Mississippi Mud by Edward Humes

Mississippi Mud by Edward Humes

Author:Edward Humes
Language: eng
Format: epub
Publisher: Gallery Books


Chapter 24

Two weeks after Pete Halat succeeded a wearied Gerald Blessey as mayor of Biloxi, two Harrison County investigators made the long drive from the Coast back to the Louisiana State Penitentiary at Angola. County Attorney Payne wanted a second go at Bobby Joe Fabian. With him was Randy Cook, a sheriff’s captain assigned by Joe Price to take control of the Sherry murder probe. Cook would become a principal investigator in the case, the first in nearly two years to make actual progress.

Tall and lanky, with a long face and fine, sandy hair, Cook had that laconic, set-back-in-your-chair way of talking that suggested he’d be more comfortable in chaps than in the uniform pants with the single blue stripe he favored. Cook had worked briefly with the ill-fated first Sherry task force early in the case, seeing firsthand how disorganized the Biloxi-run investigation had been. Later, he had left the sheriff’s department for a brief and unsatisfying stint as chief of security for a cruise ship line. He returned to the sheriff’s department on June 1, 1989. A cop most of his adult life, Cook had missed the squad room badly, his misery on the job mounting daily, until his wife and young son finally begged him to go back to the sheriff’s department. The day after his return, Joe Price handed him a transcript of Fabian’s first interview, with a file containing John Ransom’s photo and criminal history, shipped from Georgia authorities.

“Have fun,” Price told Cook, who hadn’t even had time to unbox his files. “You got your work cut out for you.”

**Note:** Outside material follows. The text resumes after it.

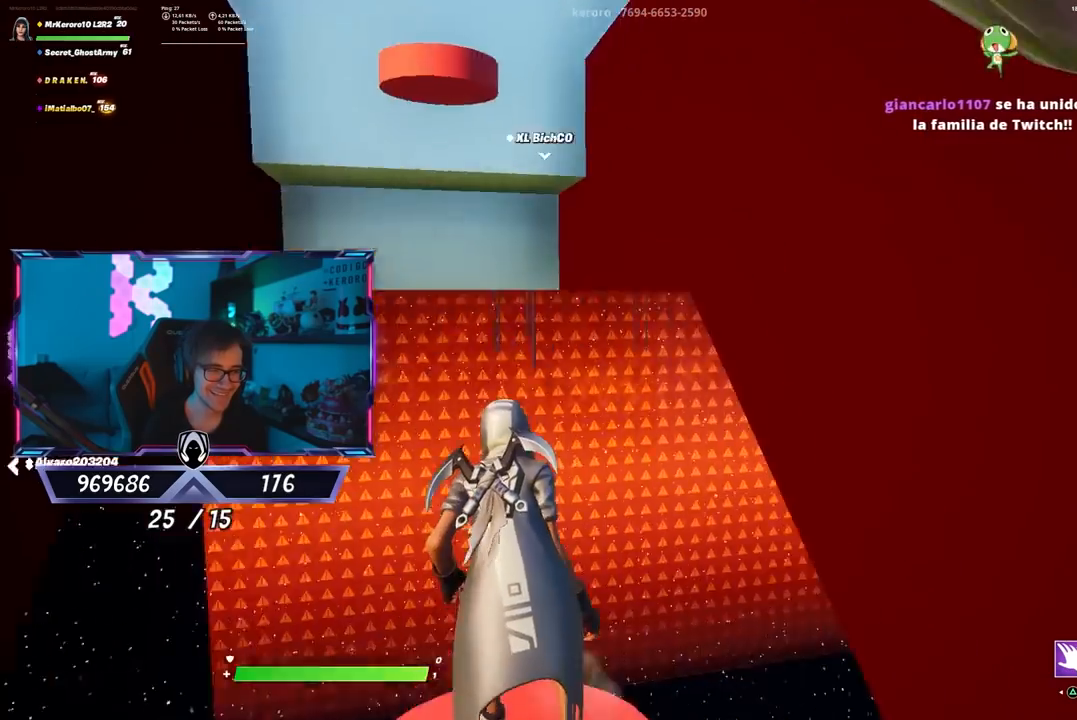
{"buttons": [], "left_stick": "up-right", "right_stick": "center", "events": [[133, "right_stick", "center"], [167, "left_stick", "left"], [333, "left_stick", "up-right"], [333, "right_stick", "down-right"], [467, "right_stick", "center"]]}
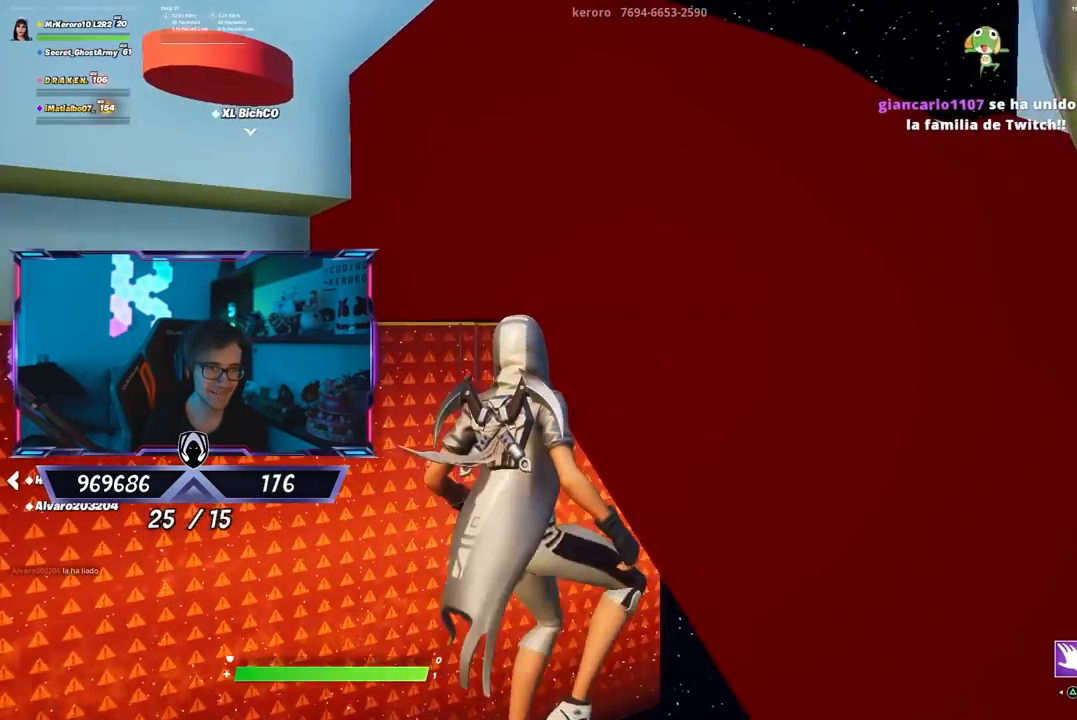
{"buttons": [], "left_stick": "up-right", "right_stick": "center", "events": [[133, "CROSS", "down"], [383, "CROSS", "up"]]}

Cook and Payne arranged for a visiting room at Angola to be cleared, still trying to keep Fabian’s cooperation secret. They wanted to fill in the holes he had left in his first statement. But extracting details from Fabian proved a frustrating and mostly unproductive task—a bad omen, Cook knew. Fabian preferred to speak of his glory days with the Dixie Mafia rather than the subject at hand, deftly avoiding specific details when talking about the murders.

But Cook repeatedly pressed Fabian to replay the exact discussion during the supposed meeting at Angola to plan the murder of Vincent Sherry—the heart of his story. Finally, Fabian sat back in his chair, flicked the ashes from his ever-present cigarette, and said with that back-of-the-throat, jailhouse voice of his, “Halat said something has to be done. Nix says, yes, I’ll take care of it. He will bite the dust. That’s the terminology they used, you know. Halat said, all right, get with me on it.”

Once the deal to hire John Ransom was in place, Fabian said, “Ransom is supposed to have got in touch with Peter, you know. To get the layout and stuff, the judge’s house and all that. Give him, you know, the inside on what he needs to know to go in there, the best time . . . and so forth.”

Here, Cook noticed something troubling: The story had changed. In Fabian’s first statement, he had Halat merely shifting blame for the missing money onto his best friend.